GDANSK (Reuters) – U.S.-registered mobile games developer Huuuge Inc. is looking closely at five acquisition targets as it seeks to accelerate its growth, its chief executive said on Tuesday, after the company reported a $83 million net loss for 2020.
Warsaw-listed shares of Huuuge, which has a strong presence in Poland and in February conducted the country’s largest gaming sector initial public offering (IPO), were more than 5% lower by 1230 GMT, in response to the net loss which was driven by surging financial costs.
“We look for a buy that brings us more scale and success.

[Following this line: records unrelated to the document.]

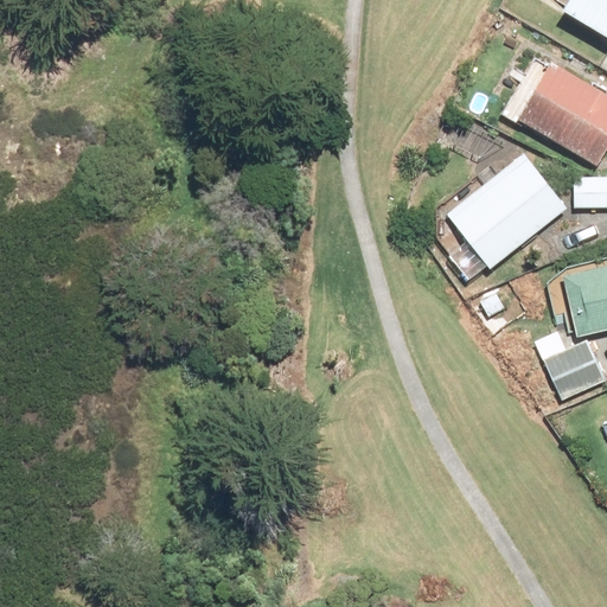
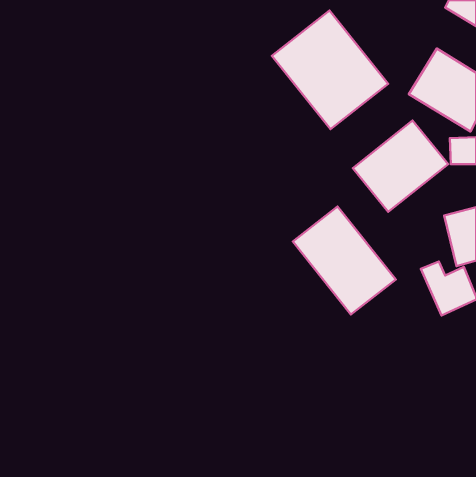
building: none -> [272,10,388,129]
building: none -> [293,206,396,315]

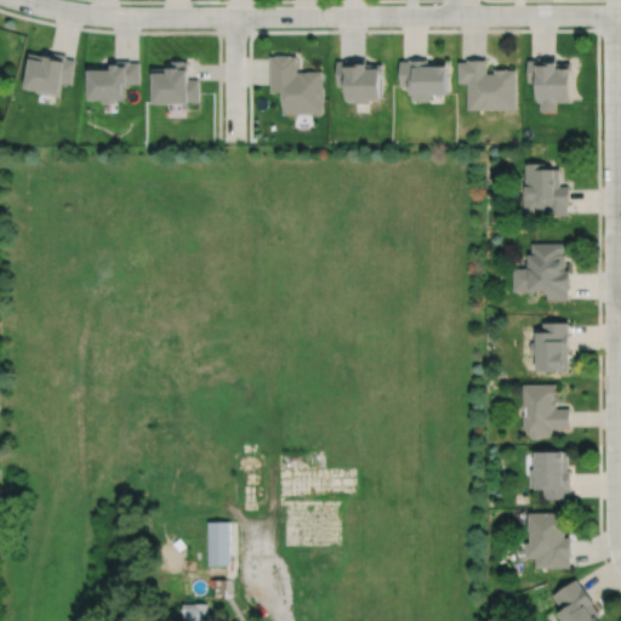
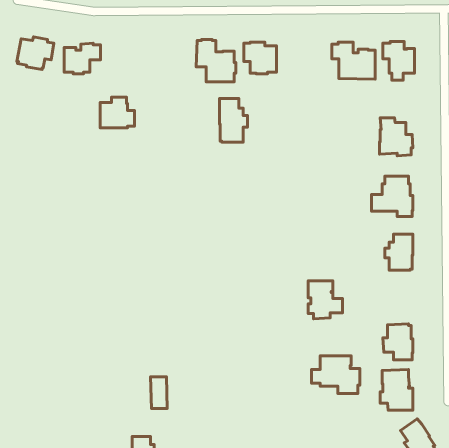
building: [399,61,446,102] -> none
building: [152,63,199,106] -> [100,97,134,128]
building: none -> [219,99,247,142]
building: [522,387,569,439] -> [308,281,343,319]
building: none -> [311,356,360,394]

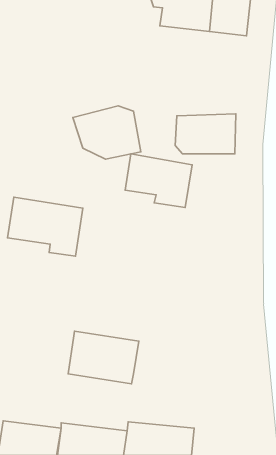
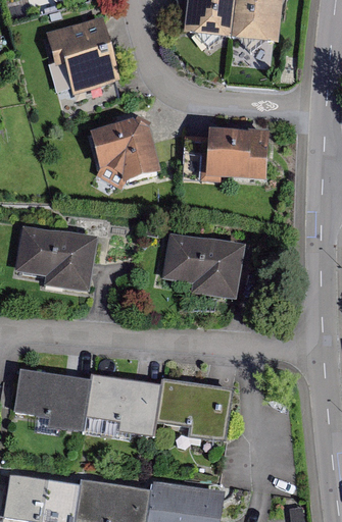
building: none -> [45,19,114,91]
building: [125,154,192,207] -> [161,238,237,298]
building: none -> [8,370,87,432]
building: none -> [154,377,231,434]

We have 5 build and buy opportunities in active pursuit,” Huuuge’s Chief Executive Anton Gauffin told a press conference.
“There are a lot of companies we’re talking with including some companies from Poland but our approach is very much global,” he added.
Boasting companies such as Cyberpunk developer CD Projekt, Poland has developed into a leading video game exporter due to low labour costs, a young, educated workforce and a thriving gaming tradition rooted in the Communist era.
Huuuge raised around $100 million net from its IPO, which it said it would mostly spend on takeovers.
Gauffin reiterated that Huuuge has no plans to pay a dividend.
“Never say never but it’s not a grand active topic,” Gauffin said.